Lady Ashbridge’s face lit up.

“Ah, tell me about her—tell me about her,” she said. “You want her, you can’t do without her; that is the right wife for you.”

Michael caught at his mother’s hand as it stroked his sleeve.

“But she is not sure that she can do with me,” he said.

Her face was not dimmed at this.

“Oh, you may be sure she doesn’t know her own mind,” she said. “Girls so often don’t. You must not be down-hearted about it. Who is she? Tell me about her.”

“She’s the sister of my great friend, Hermann Falbe,” he said, “who teaches me music.”

This time the gladness faded from her.

“Oh, my dear, it will vex your father again,” she said, “that you should want to marry the sister of a music-teacher. It will never do to vex him again. Is she not a lady?”

Michael laughed.

“But certainly she is,” he said. “Her father was German, her mother was a Tracy, just as well-born as you or I.”

“How odd, then, that her brother should have taken to giving music lessons. That does not sound good. Perhaps they are poor, and certainly there is no disgrace in being poor. And what is her name?”

“Sylvia,” said Michael. “You have probably heard of her; she is the Miss Falbe who made such a sensation in London last season by her singing.”

The old outlook, the old traditions were beginning to come to the surface again in poor Lady Ashbridge’s mind.

“Oh, my dear!” she said. “A singer! That would vex your father terribly. Fancy the daughter of a Miss Tracy becoming a singer. And yet you want her—that seems to me to matter most of all.”

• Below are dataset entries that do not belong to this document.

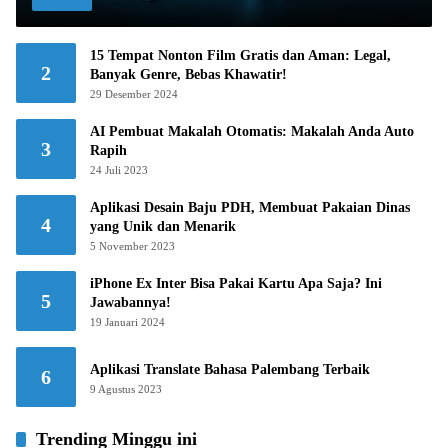
15 Tempat Nonton Film Gratis dan Aman: Legal,
2
Banyak Genre, Bebas Khawatir!
29 Desember 2024
AI Pembuat Makalah Otomatis: Makalah Anda Auto
3
Rapih
24 Juli 2023
Aplikasi Desain Baju PDH, Membuat Pakaian Dinas
4
yang Unik dan Menarik
5 November 2023
iPhone Ex Inter Bisa Pakai Kartu Apa Saja? Ini
5
Jawabannya!
19 Januari 2024
Aplikasi Translate Bahasa Palembang Terbaik
6
9 Agustus 2023
Trending Minggu ini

Then came a step at the door; it opened an inch or two, and Michael heard his father’s voice.

“Is your mother with you, Michael?” he asked.

At that Lady Ashbridge got up. For one second she clung to her son, and then, disengaging herself, froze up like the sudden congealment of a spring.

“Yes, Robert,” she said. “I was having a little talk to Michael.”

“May I come in?”

“It’s our secret,” she whispered to Michael.

“Yes, come in, father,” he said.

Lord Ashbridge stood towering in the doorway.

“Come, my dear,” he said, not unkindly, “it’s time for you to go to bed.”

She had become the mask of herself again.

“Yes, Robert,” she said. “I suppose it must be late. I will come. Oh, there’s Petsy. Will you ring, Michael? then Fedden will come and take him to bed. He sleeps with Fedden.”